Ce partenariat global s'articule autour de trois grands volets : politique et sécurité ; économique et financier ; social, culturel et humain. La négociation d'accords d'association avec chaque partenaire de la rive sud constitue un élément essentiel de ce partenariat dans la perspective, arrêtée à Barcelone, de la création d'une zone de libre-échange euro-méditerranéenne à l'horizon 2010.

Cette nouvelle donne concerne neuf des douze partenaires méditerranéens, dont la Jordanie ; pour leur part, la Turquie, Chypre et Malte avaient conclu dès les années soixante et soixante-dix des accords d'association prévoyant la mise en place d'unions douanières avec la Communauté. Les nouveaux accords ne sont pas seulement destinés à remplacer les accords de coopération (dont le champ d'application était limité aux dispositions commerciales et à l'assistance financière), mais aussi à adapter les relations contractuelles euro-méditerranéennes à l'évolution des règles commerciales multilatérales en vigueur depuis l'Uruguay Round (obligation de réciprocité des concessions et de prise en compte du secteur des services, notamment). Par ailleurs, la perspective d'élargissement de l'Union aux pays d'Europe centrale et orientale (PECO) rendait urgent un rééquilibrage de la politique extérieure de l'Union vers la Méditerranée. Enfin, l'entrée en vigueur du Traité de Maastricht, qui a notamment instauré une politique étrangère et de sécurité commune, a fait ressortir la nécessité d'étendre les nouveaux accords aux questions politiques - comprenant notamment la référence au respect des Droits de l'homme, considéré comme un « élément essentiel » de chaque accord.

== Consigne A ==
Renommez « left » en « gauche » dans les entrées, de la ligne contenant « right shoulder: (187, 158, 0) » jusqu'à la dernière ligne des entrées, toutes deux comprises. Reproduisez ces lignes sans aucune autre modification.
== Consigne B ==
Rédigez la suite du texte sur le partenariat euro-méditerranéen, à partir de sa dernière phrase.

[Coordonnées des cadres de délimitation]

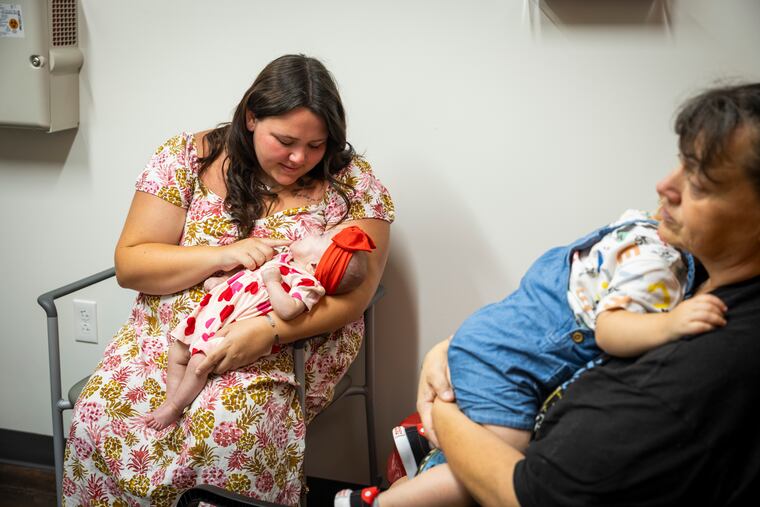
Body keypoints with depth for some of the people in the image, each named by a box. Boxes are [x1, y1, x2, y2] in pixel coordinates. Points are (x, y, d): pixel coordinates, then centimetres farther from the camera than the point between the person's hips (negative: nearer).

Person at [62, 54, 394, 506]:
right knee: (101, 415, -24)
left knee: (228, 430, -33)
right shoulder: (187, 158, 0)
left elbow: (356, 291, -8)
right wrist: (222, 255, -17)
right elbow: (129, 264, 0)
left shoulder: (350, 181, -4)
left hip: (288, 346, -2)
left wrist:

== Réponse A ==
right shoulder: (187, 158, 0)
gauche elbow: (356, 291, -8)
right wrist: (222, 255, -17)
right elbow: (129, 264, 0)
gauche shoulder: (350, 181, -4)
gauche hip: (288, 346, -2)
gauche wrist:

== Réponse B ==
A la suite de l'adoption par le Conseil des ministres de l'Union européenne d'un mandat de négociations le 12 juin 1995, la Commission a pu engager les discussions avec les autorités jordaniennes. Le processus de négociation s'est déroulé rapidement ; les aspects les plus délicats de la négociation ont concerné le démantèlement tarifaire, le volet services, les contingents agricoles et les dispositions sociales (réadmission et droits des travailleurs).

L'accord a été paraphé en marge de la Conférence ministérielle euro-méditerranéenne de Malte (Barcelone II, 15-16 avril 1997). Toutefois, il est apparu que la Commission avait pris l'initiative d'introduire une « clause évolutive » sur les contingents agricoles, outrepassant ainsi les termes du mandat qui lui avait été donné par le Conseil. Ce dernier a alors chargé la Commission de proposer à la Jordanie le retrait de cette clause, moyennant une concession améliorée sur le concentré de tomates, produit intéressant le plus la Jordanie ; un accord a été trouvé sur la base d'un contingent de 4 000 tonnes de concentré de tomates et l'accord a pu être signé le 24 novembre 1997.

L'accord signé avec la Jordanie respecte l'épure des accords euro-méditerranéens déjà conclus avec la Tunisie et le Maroc. Il s'articule autour de huit titres répondant aux objectifs suivants :

- établir un dialogue politique ;

- fixer les conditions de la libéralisation progressive des échanges de biens, de services et de capitaux ;

- assurer le développement de relations économiques et sociales équilibrées entre les deux Parties ;

- améliorer les conditions de vie et de travail tout en favorisant la productivité et la stabilité financière ;

- encourager la coopération régionale ;

- mettre en place une coopération dans divers domaines d'intérêt mutuel.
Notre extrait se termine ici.